Тайна Магдалины — страница 15 из 83

Англичанин, как обычно, сидел во главе стола, спиной к картине. По сторонам от него сидели американец и француз.

— Я так и не понимаю, что у него на уме, — резко сказал англичанин. Он взял со стола книгу в твердой обложке и потряс ею перед ними. — Я дважды прочел ее. Здесь нет ничего нового, совсем ничего, что могло бы представлять интерес для нас. Или для него. Что вы думаете обо всем этом? Или я разговариваю сам с собой?

Англичанин швырнул книгу на стол с очевидным презрением. Американец поднял книгу и стал рассеянно листать ее.

Он остановился на внутренней стороне задней обложки и посмотрел на фотографию автора.

— Она — хорошенькая. Может, в этом все дело.
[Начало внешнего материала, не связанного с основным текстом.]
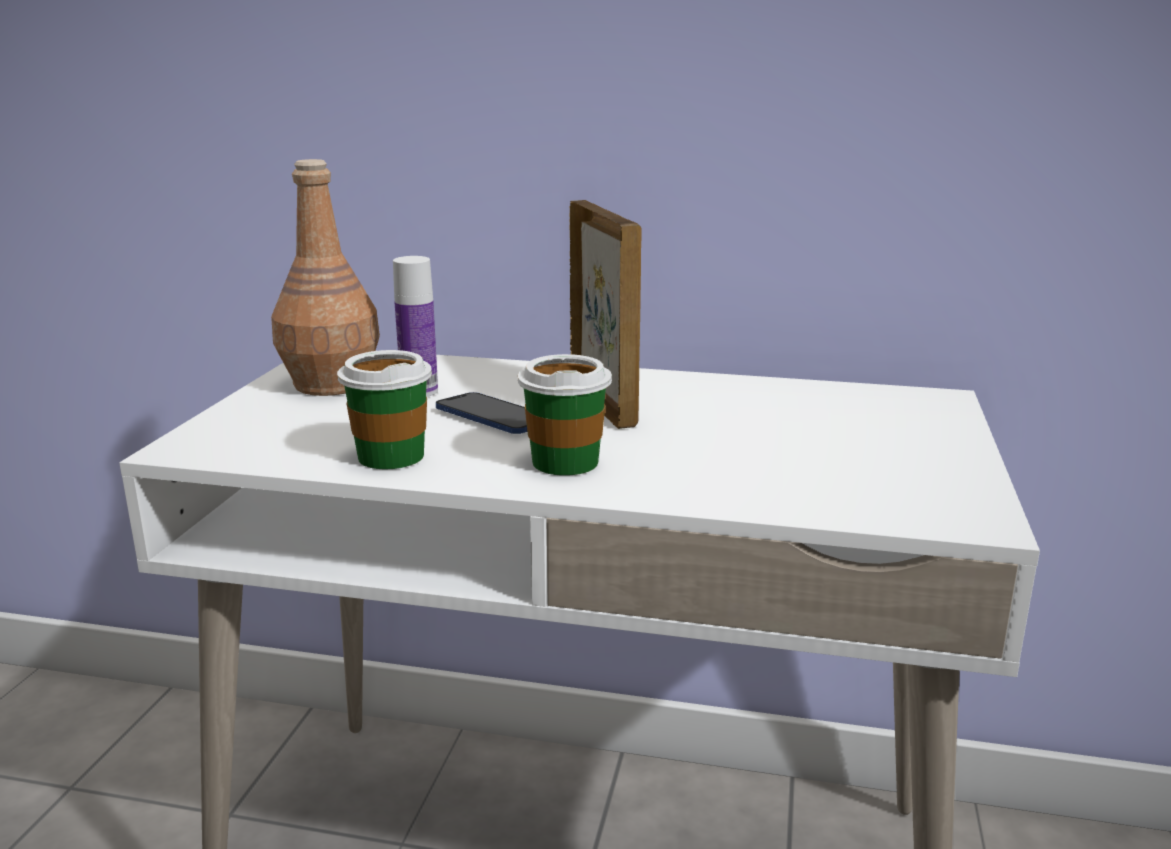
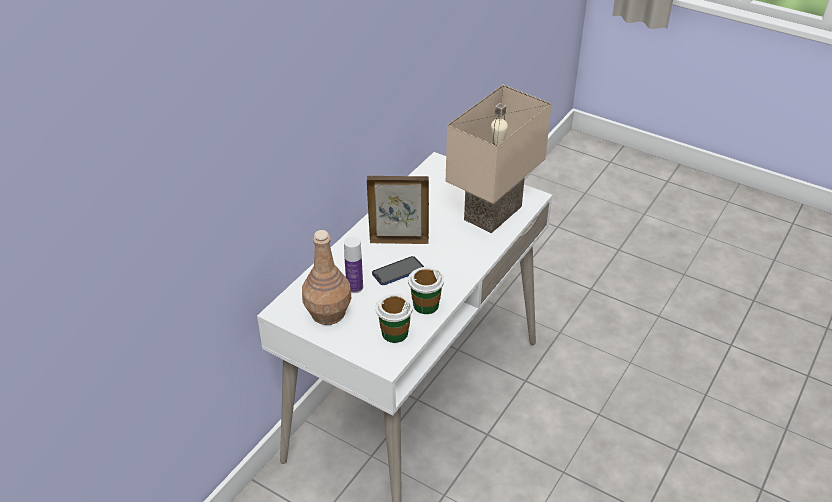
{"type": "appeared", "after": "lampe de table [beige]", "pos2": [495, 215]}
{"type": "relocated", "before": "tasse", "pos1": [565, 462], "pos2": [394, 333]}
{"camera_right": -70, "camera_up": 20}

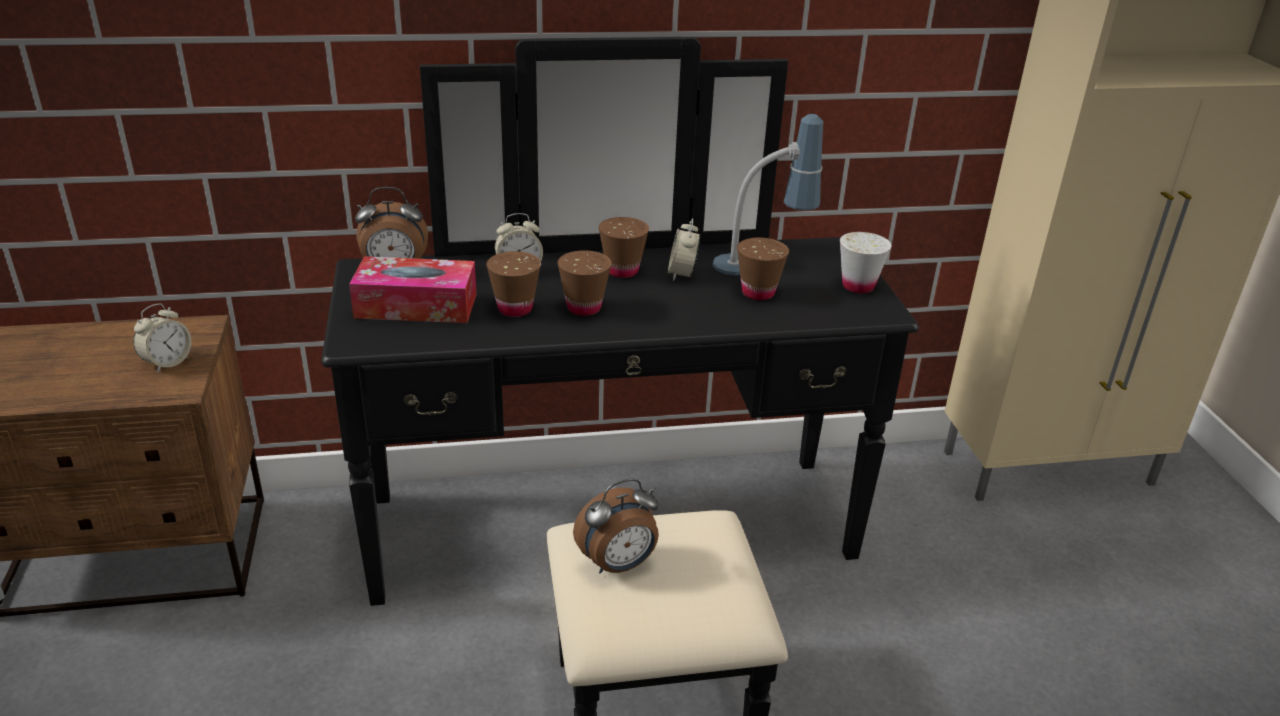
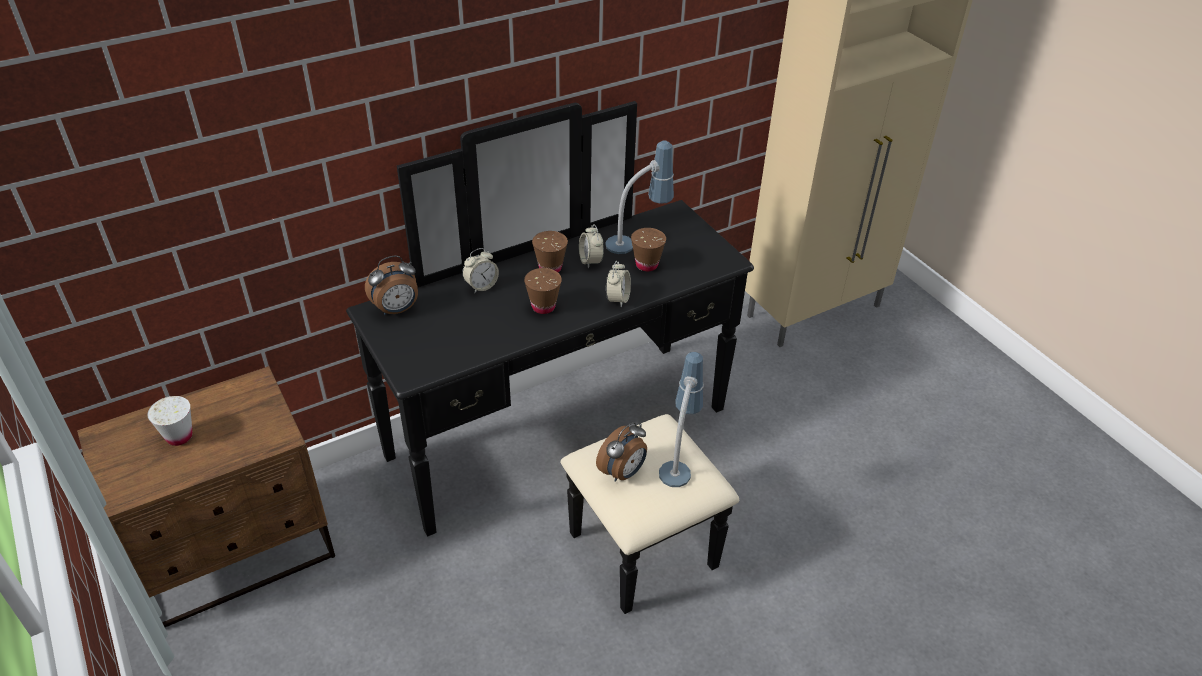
{"type": "missing", "before": "boîte à mouchoirs", "pos1": [416, 306]}
{"type": "missing", "before": "tasse [marron]", "pos1": [515, 309]}
{"type": "appeared", "after": "lampe de table", "pos2": [679, 458]}
{"type": "relocated", "before": "réveil", "pos1": [167, 363], "pos2": [617, 299]}
{"type": "relocated", "before": "tasse [blanc]", "pos1": [858, 286], "pos2": [179, 436]}
{"camera_right": -20, "camera_up": 10}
Англичанин презрительно усмехнулся. Типичный глупый янки — тычет пальцем в небо. Он всегда плохо относился к американским членам Гильдии, но этот идиот происходил из богатой семьи, связанной с их наследием, и они были вынуждены терпеть его.

— У Синклера, с его деньгами и властью, таких «хорошеньких» — пруд пруди, стоит только свистнуть, двадцать четыре часа в сутки. Его повадки плейбоя вошли в легенду и в Британии, и на континенте. Нет, здесь что-то другое с этой девушкой, не любовная интрижка, и я жду, что вы разгадаете, что это. Быстро.
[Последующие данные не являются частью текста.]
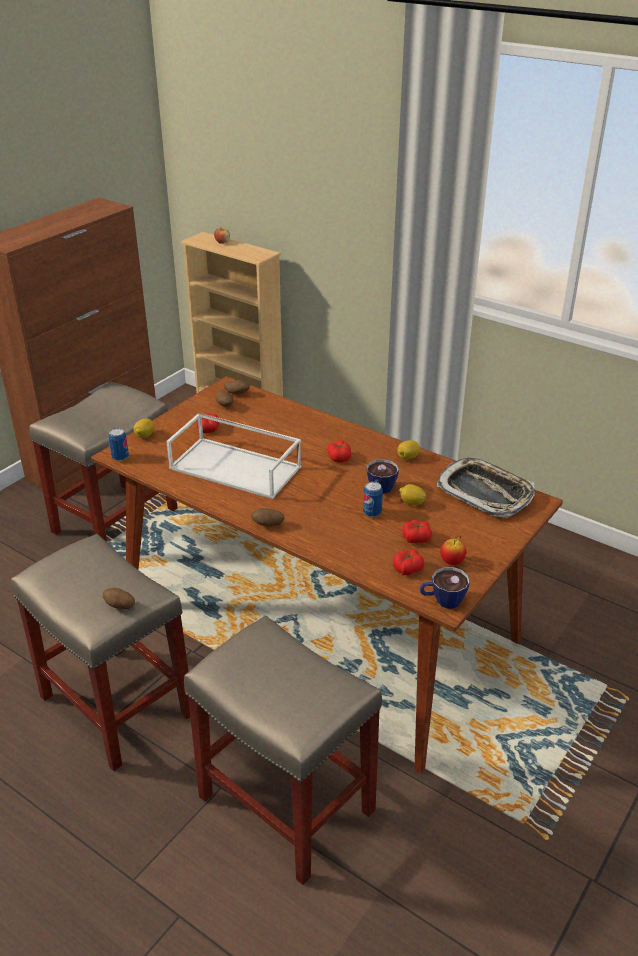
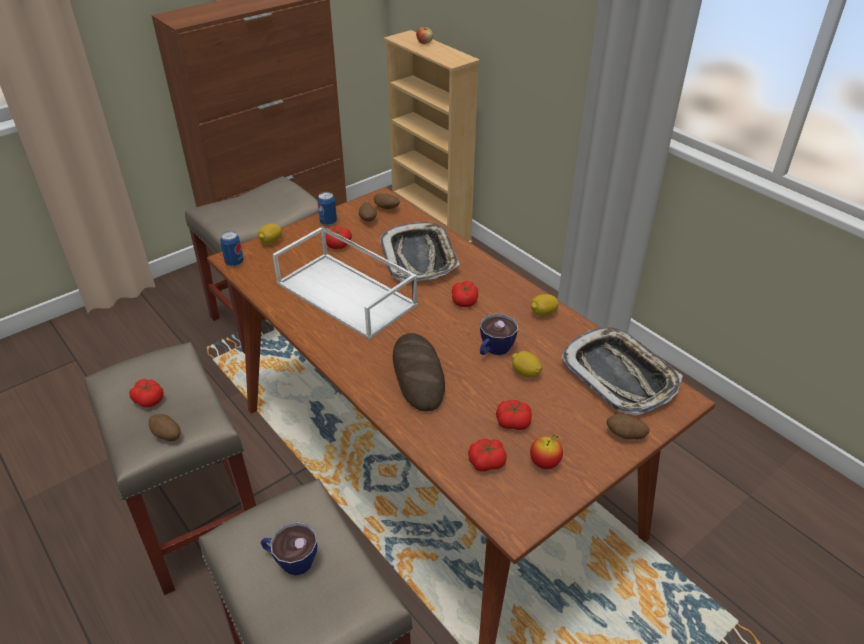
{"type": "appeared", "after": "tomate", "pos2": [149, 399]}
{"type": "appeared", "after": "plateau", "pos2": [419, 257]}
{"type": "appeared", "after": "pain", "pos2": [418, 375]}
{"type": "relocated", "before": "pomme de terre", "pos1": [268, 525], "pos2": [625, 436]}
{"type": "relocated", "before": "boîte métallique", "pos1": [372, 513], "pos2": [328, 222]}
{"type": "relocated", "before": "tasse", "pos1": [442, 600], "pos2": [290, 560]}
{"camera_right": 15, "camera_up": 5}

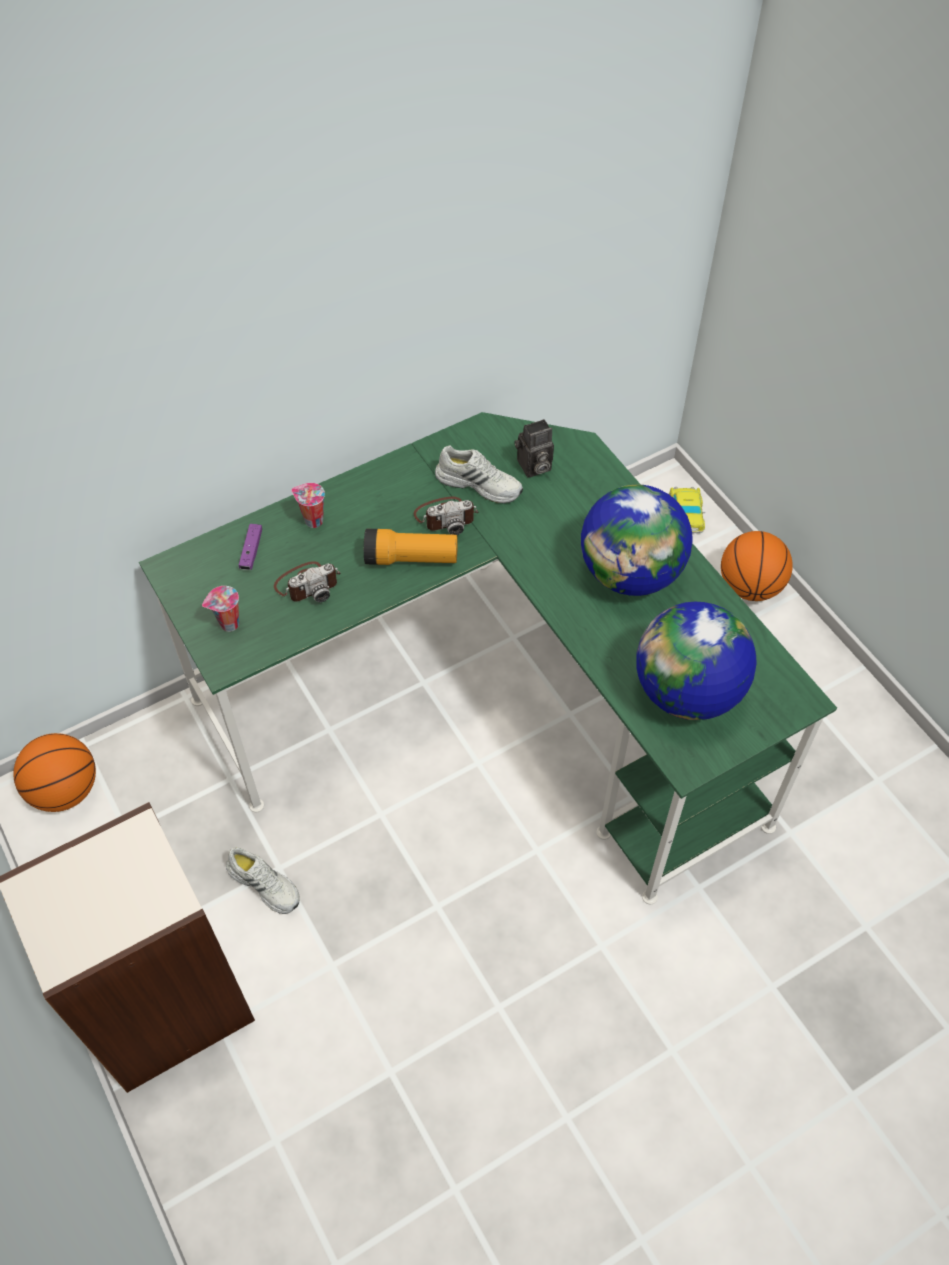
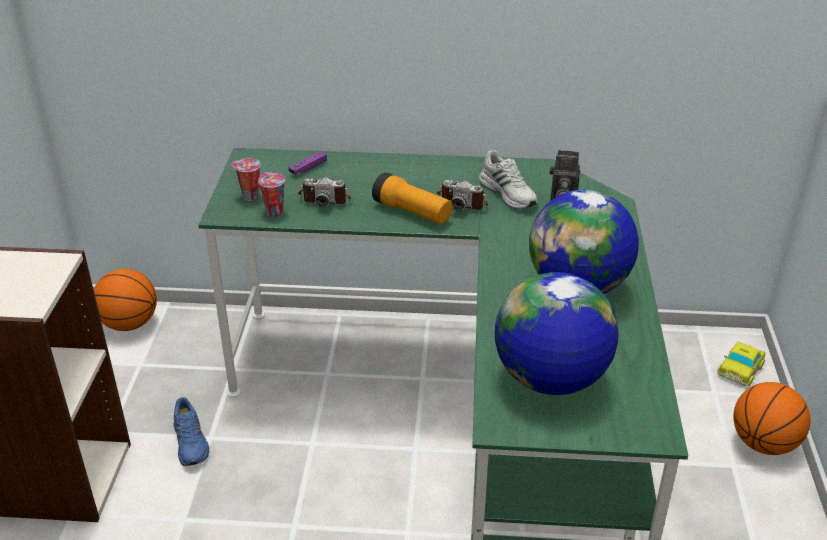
{"type": "relocated", "before": "tasse", "pos1": [312, 521], "pos2": [273, 211]}
{"type": "colour", "before": "chaussure [blanc]", "after": "chaussure [bleu]", "pos1": [265, 883], "pos2": [191, 442]}
{"camera_right": 35, "camera_up": -20}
— Я почти не сомневаюсь: он верит, что она и есть Пастушка, но довольно скоро узнаю наверняка, — заявил француз. — Я еду в Лангедок в эти выходные.
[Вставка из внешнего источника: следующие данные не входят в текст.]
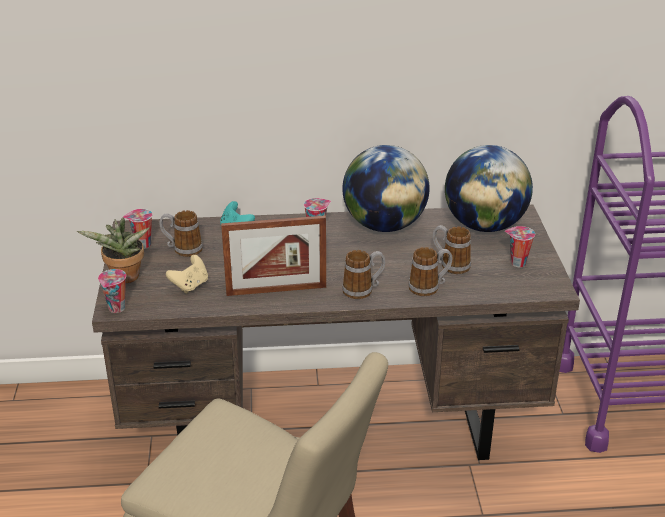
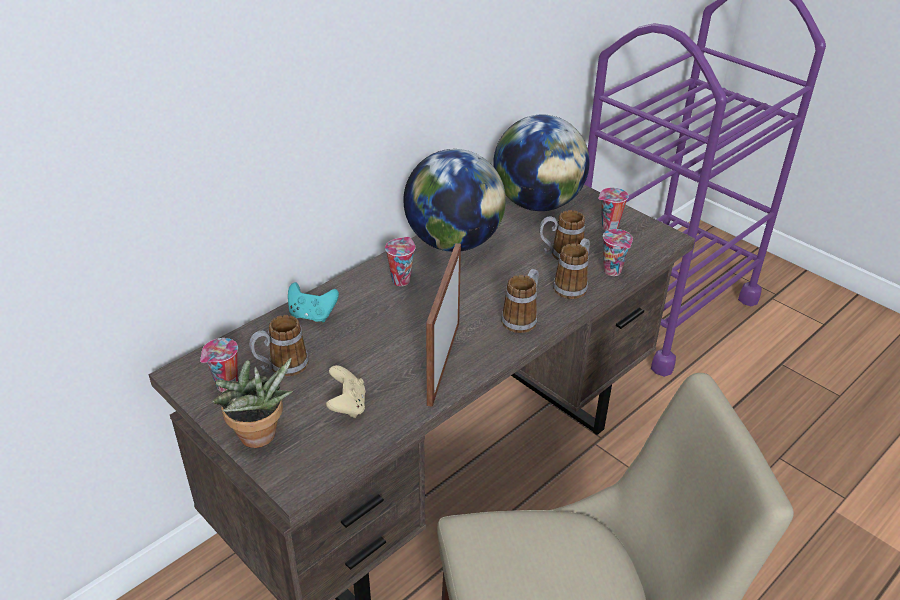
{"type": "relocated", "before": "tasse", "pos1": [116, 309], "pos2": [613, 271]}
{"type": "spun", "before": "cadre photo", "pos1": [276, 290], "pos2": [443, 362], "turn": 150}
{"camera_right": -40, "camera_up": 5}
— Это слишком поздно, — резко сказал англичанин. — Отправляйся завтра. А лучше сегодня. Здесь важен фактор времени, как вы хорошо знаете.

— У нее рыжие волосы, — заметил американец.

Англичанин проворчал:

— Любая проститутка, при наличии желания и двадцати евро в кармане, может иметь рыжие волосы. Отправляйтесь туда и выясните, почему она так важна для него. Быстро. Так как если Синклер найдет то, что ищет, раньше нас…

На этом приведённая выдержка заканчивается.